I will, however, ever so bravely acknowledge that this week’s recipe is the last in Dorie’s Chicken and Duck chapter (see, I’m making slow progress into acceptance) and I have to say that it has been among my favorites. Did I just say that last week when we finished the fish chapter? Entirely possible, I loved pretty much all of the recipes from both. Dorie’s Lazy Chicken is made at least once a month in my house, her Chicken Basquaise got my fussy husband to eat bell peppers, and I now not only know what the word spatchcock means, I also use the technique on a fairly regular basis with absolutely delicious results.

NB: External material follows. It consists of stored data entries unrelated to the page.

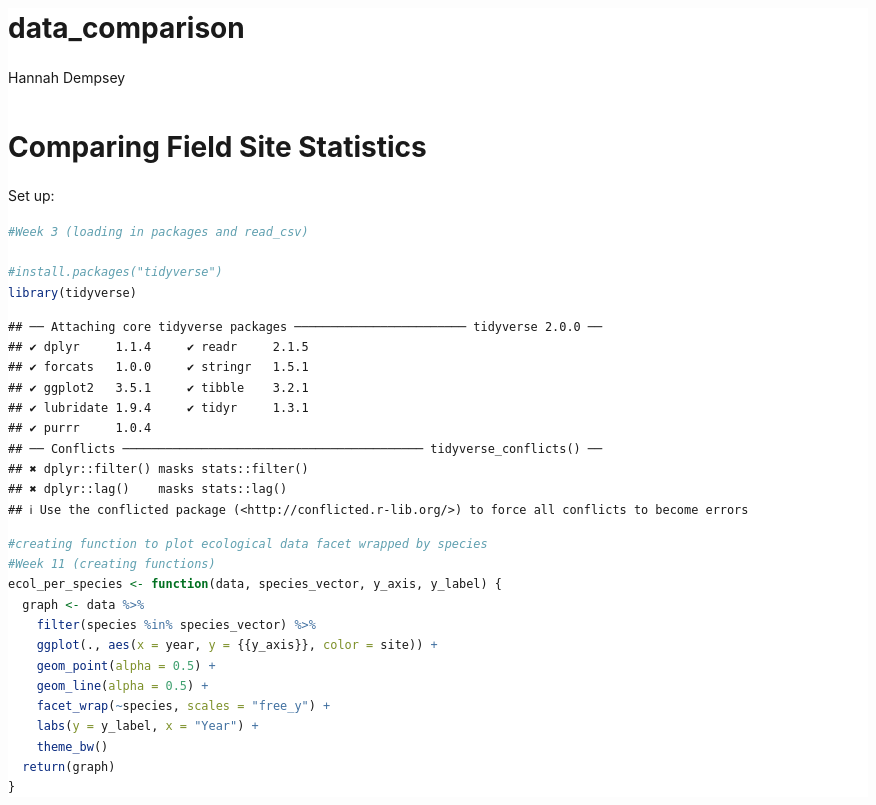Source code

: data_comparison
================
Hannah Dempsey

# Comparing Field Site Statistics

Set up:

``` r
#Week 3 (loading in packages and read_csv)

#install.packages("tidyverse")
library(tidyverse)
```

    ## ── Attaching core tidyverse packages ──────────────────────── tidyverse 2.0.0 ──
    ## ✔ dplyr     1.1.4     ✔ readr     2.1.5
    ## ✔ forcats   1.0.0     ✔ stringr   1.5.1
    ## ✔ ggplot2   3.5.1     ✔ tibble    3.2.1
    ## ✔ lubridate 1.9.4     ✔ tidyr     1.3.1
    ## ✔ purrr     1.0.4     
    ## ── Conflicts ────────────────────────────────────────── tidyverse_conflicts() ──
    ## ✖ dplyr::filter() masks stats::filter()
    ## ✖ dplyr::lag()    masks stats::lag()
    ## ℹ Use the conflicted package (<http://conflicted.r-lib.org/>) to force all conflicts to become errors

``` r
#creating function to plot ecological data facet wrapped by species
#Week 11 (creating functions)
ecol_per_species <- function(data, species_vector, y_axis, y_label) {
  graph <- data %>% 
    filter(species %in% species_vector) %>% 
    ggplot(., aes(x = year, y = {{y_axis}}, color = site)) +
    geom_point(alpha = 0.5) +
    geom_line(alpha = 0.5) +
    facet_wrap(~species, scales = "free_y") + 
    labs(y = y_label, x = "Year") +
    theme_bw()
  return(graph)
}
```
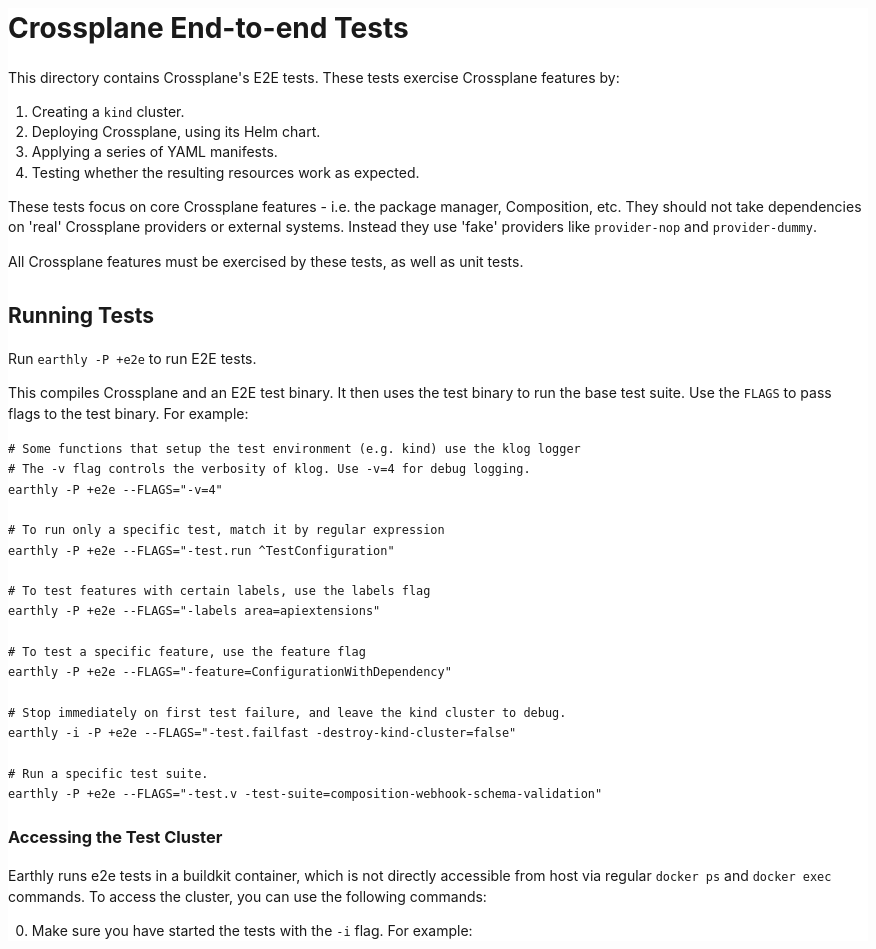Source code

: # Crossplane End-to-end Tests

This directory contains Crossplane's E2E tests. These tests exercise Crossplane
features by:

1. Creating a `kind` cluster.
1. Deploying Crossplane, using its Helm chart.
1. Applying a series of YAML manifests.
1. Testing whether the resulting resources work as expected.

These tests focus on core Crossplane features - i.e. the package manager,
Composition, etc. They should not take dependencies on 'real' Crossplane
providers or external systems. Instead they use 'fake' providers like
`provider-nop` and `provider-dummy`.

All Crossplane features must be exercised by these tests, as well as unit tests. 

## Running Tests

Run `earthly -P +e2e` to run E2E tests.

This compiles Crossplane and an E2E test binary. It then uses the test binary to
run the base test suite. Use the `FLAGS` to pass flags to the test binary. For
example:

```shell
# Some functions that setup the test environment (e.g. kind) use the klog logger
# The -v flag controls the verbosity of klog. Use -v=4 for debug logging.
earthly -P +e2e --FLAGS="-v=4"

# To run only a specific test, match it by regular expression
earthly -P +e2e --FLAGS="-test.run ^TestConfiguration"

# To test features with certain labels, use the labels flag
earthly -P +e2e --FLAGS="-labels area=apiextensions"

# To test a specific feature, use the feature flag
earthly -P +e2e --FLAGS="-feature=ConfigurationWithDependency"

# Stop immediately on first test failure, and leave the kind cluster to debug.
earthly -i -P +e2e --FLAGS="-test.failfast -destroy-kind-cluster=false"

# Run a specific test suite.
earthly -P +e2e --FLAGS="-test.v -test-suite=composition-webhook-schema-validation"
```

### Accessing the Test Cluster

Earthly runs e2e tests in a buildkit container, which is not directly accessible
from host via regular `docker ps` and `docker exec` commands. To access the
cluster, you can use the following commands:

0. Make sure you have started the tests with the `-i` flag. For example:

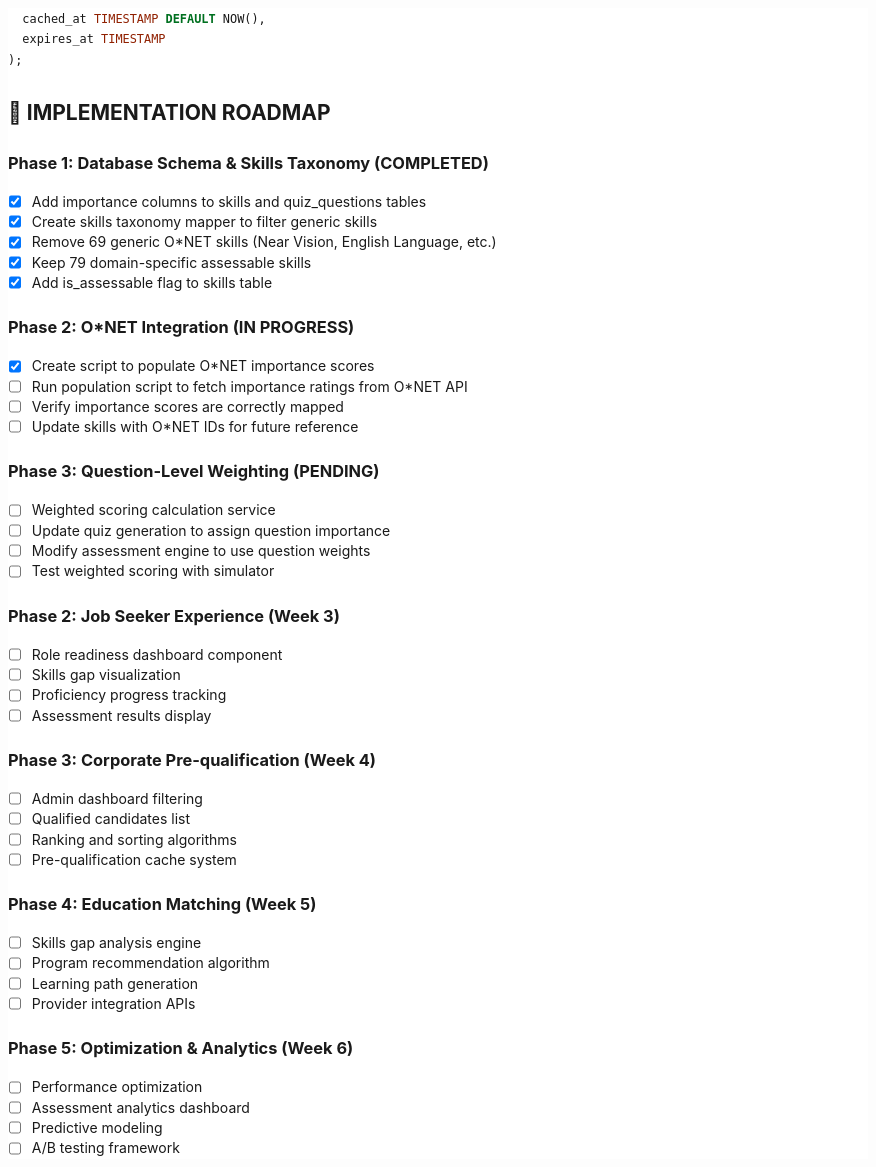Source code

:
 ```sql
  cached_at TIMESTAMP DEFAULT NOW(),
  expires_at TIMESTAMP
);
```

## 🚀 **IMPLEMENTATION ROADMAP**

### **Phase 1: Database Schema & Skills Taxonomy (COMPLETED)**
- [x] Add importance columns to skills and quiz_questions tables
- [x] Create skills taxonomy mapper to filter generic skills
- [x] Remove 69 generic O*NET skills (Near Vision, English Language, etc.)
- [x] Keep 79 domain-specific assessable skills
- [x] Add is_assessable flag to skills table

### **Phase 2: O*NET Integration (IN PROGRESS)**
- [x] Create script to populate O*NET importance scores
- [ ] Run population script to fetch importance ratings from O*NET API
- [ ] Verify importance scores are correctly mapped
- [ ] Update skills with O*NET IDs for future reference

### **Phase 3: Question-Level Weighting (PENDING)**
- [ ] Weighted scoring calculation service
- [ ] Update quiz generation to assign question importance
- [ ] Modify assessment engine to use question weights
- [ ] Test weighted scoring with simulator

### **Phase 2: Job Seeker Experience (Week 3)**
- [ ] Role readiness dashboard component
- [ ] Skills gap visualization
- [ ] Proficiency progress tracking
- [ ] Assessment results display

### **Phase 3: Corporate Pre-qualification (Week 4)**
- [ ] Admin dashboard filtering
- [ ] Qualified candidates list
- [ ] Ranking and sorting algorithms
- [ ] Pre-qualification cache system

### **Phase 4: Education Matching (Week 5)**
- [ ] Skills gap analysis engine
- [ ] Program recommendation algorithm
- [ ] Learning path generation
- [ ] Provider integration APIs

### **Phase 5: Optimization & Analytics (Week 6)**
- [ ] Performance optimization
- [ ] Assessment analytics dashboard
- [ ] Predictive modeling
- [ ] A/B testing framework
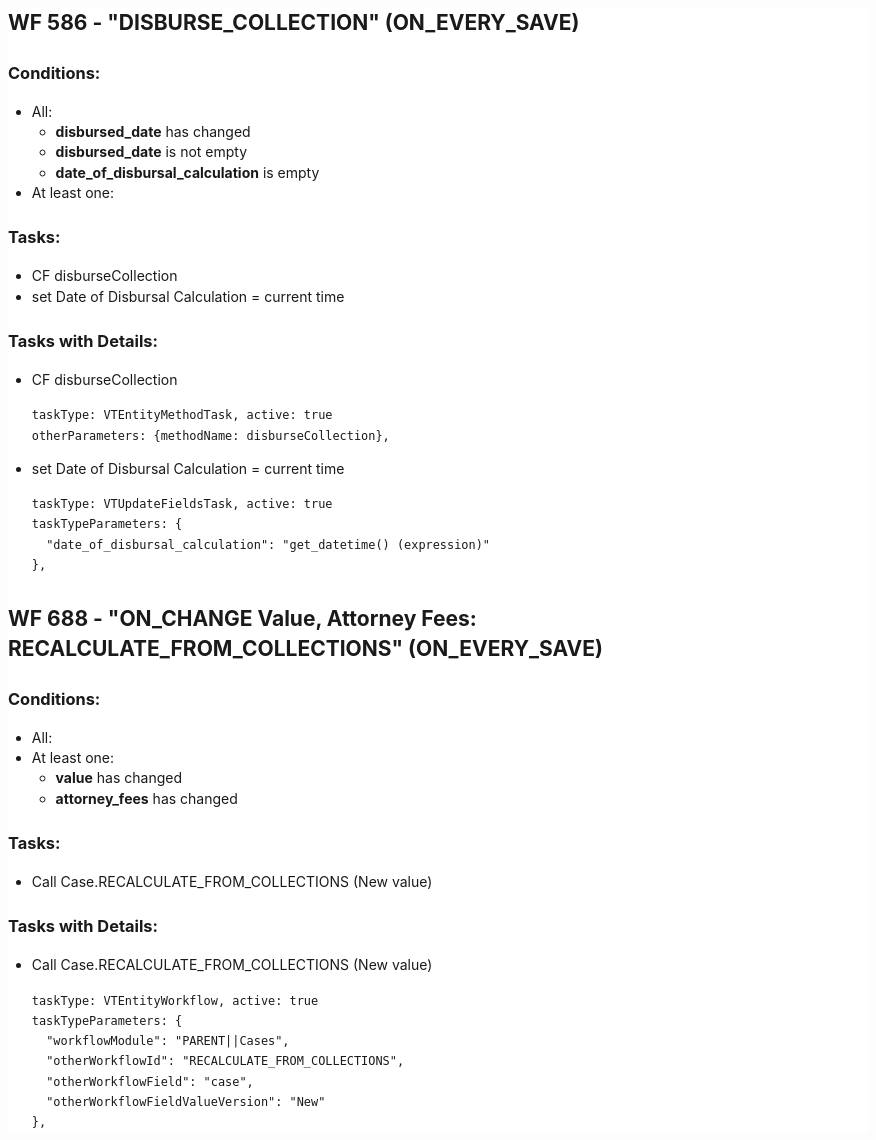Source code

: <a id="user-content-wf-586" href="#wf-586"></a>
## WF 586 - "DISBURSE_COLLECTION" (ON_EVERY_SAVE)
### Conditions:
- All:
  - **disbursed_date** has changed 
  - **disbursed_date** is not empty 
  - **date_of_disbursal_calculation** is empty 
- At least one:
### Tasks:
- CF disburseCollection
- set Date of Disbursal Calculation = current time
### Tasks with Details:
- CF disburseCollection
    ``` 
    taskType: VTEntityMethodTask, active: true 
    otherParameters: {methodName: disburseCollection}, 
    ``` 

- set Date of Disbursal Calculation = current time
    ``` 
    taskType: VTUpdateFieldsTask, active: true 
    taskTypeParameters: {
      "date_of_disbursal_calculation": "get_datetime() (expression)"
    }, 
    ``` 

<a id="user-content-wf-688" href="#wf-688"></a>
## WF 688 - "ON_CHANGE Value, Attorney Fees: RECALCULATE_FROM_COLLECTIONS" (ON_EVERY_SAVE)
### Conditions:
- All:
- At least one:
  - **value** has changed 
  - **attorney_fees** has changed 
### Tasks:
- Call Case.RECALCULATE_FROM_COLLECTIONS (New value)
### Tasks with Details:
- Call Case.RECALCULATE_FROM_COLLECTIONS (New value)
    ``` 
    taskType: VTEntityWorkflow, active: true 
    taskTypeParameters: {
      "workflowModule": "PARENT||Cases",
      "otherWorkflowId": "RECALCULATE_FROM_COLLECTIONS",
      "otherWorkflowField": "case",
      "otherWorkflowFieldValueVersion": "New"
    }, 
    ```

On the surface, Dorie’s Chicken in a Pot looks like it’s closely related to my favorite Lazy Chicken recipe, in that both are cooked in a pot with a lid instead of in a roasting pan, and both have a generous dose of root veggies thrown in to keep the chicken company. But upon closer inspection (which didn’t happen for me until I actually started cooking the thing) the two recipes are actually quite different. In her Chicken in a Pot recipe, Dorie has us browning the whole chicken, adding a generous amount of liquid, and then sealing the whole thing off with an airtight seal of dough. Oh, and holy garlic! Vampires will be giving my place a wide berth for years to come after using 4 entire bulbs in this one little recipe.
As you can see, my supposedly airtight seal sprang a leak, but otherwise this recipe came together as promised. The chicken was juicy and delicious and with the veggies thrown in, made for a wonderful one-pot meal. I did find that browning the whole chicken was a bit unwieldy, and would likely stick with chicken pieces in the future. Otherwise, this was a fun recipe and a new technique to add to my arsenal.
Still in denail here, we will have to wait until later to say our goodbyes.